=== Section Start ===

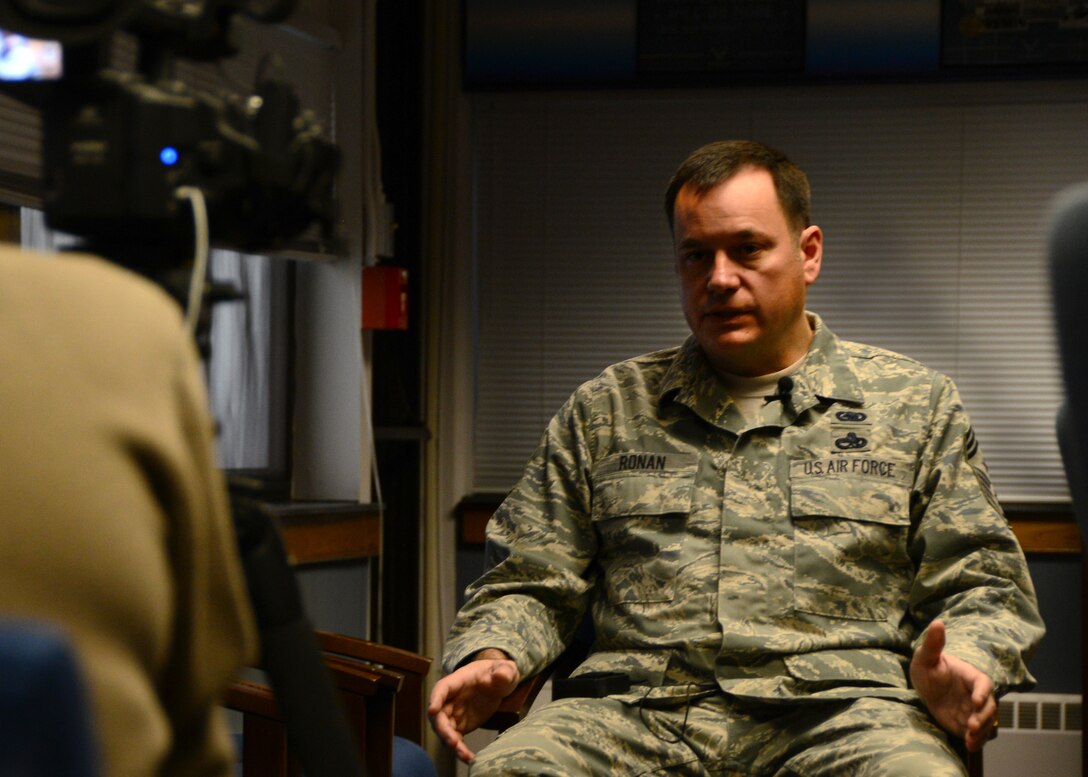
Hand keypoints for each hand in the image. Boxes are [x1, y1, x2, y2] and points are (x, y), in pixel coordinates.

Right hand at [428, 651, 520, 763]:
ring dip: (450, 742)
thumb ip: (503, 672)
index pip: (443, 687)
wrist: (500, 682)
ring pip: (445, 729)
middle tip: (453, 742)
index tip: (433, 710)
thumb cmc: (499, 672)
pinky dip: (460, 749)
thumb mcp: (505, 669)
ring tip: (463, 754)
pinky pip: (456, 739)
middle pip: (439, 713)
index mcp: (459, 680)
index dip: (436, 698)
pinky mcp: (461, 725)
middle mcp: (452, 698)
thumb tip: (501, 676)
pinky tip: (469, 758)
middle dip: (443, 729)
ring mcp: (455, 713)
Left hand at [910, 620, 997, 751]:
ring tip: (970, 739)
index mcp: (971, 676)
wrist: (926, 686)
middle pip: (989, 707)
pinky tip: (969, 746)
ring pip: (986, 722)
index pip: (983, 684)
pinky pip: (977, 734)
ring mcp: (974, 711)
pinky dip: (976, 741)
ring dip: (981, 732)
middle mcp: (977, 695)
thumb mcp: (926, 656)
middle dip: (983, 717)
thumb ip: (933, 643)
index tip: (974, 701)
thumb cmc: (929, 667)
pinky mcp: (968, 724)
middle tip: (971, 726)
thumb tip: (938, 622)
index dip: (981, 693)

=== Section End ===

Look through the data above and return exactly the lines from the one that contains "pinky pip: (456, 739)" to the one that contains "middle pip: (989, 707)", inclusive, with nothing else.

• _SOLVED EXERCISE_:
pinky pip: (456, 739)
middle pip: (439, 713)
index mcp: (459, 680)
index dip: (436, 698)
pinky mcp: (461, 725)
middle mcp: (452, 698)
thumb tip: (501, 676)
pinky tip: (469, 758)
middle dip: (443, 729)
ring mcp: (455, 713)
Left hand at [910, 620, 997, 751]:
ring tip: (970, 739)
index mcp: (971, 676)
wrist: (926, 686)
middle pip: (989, 707)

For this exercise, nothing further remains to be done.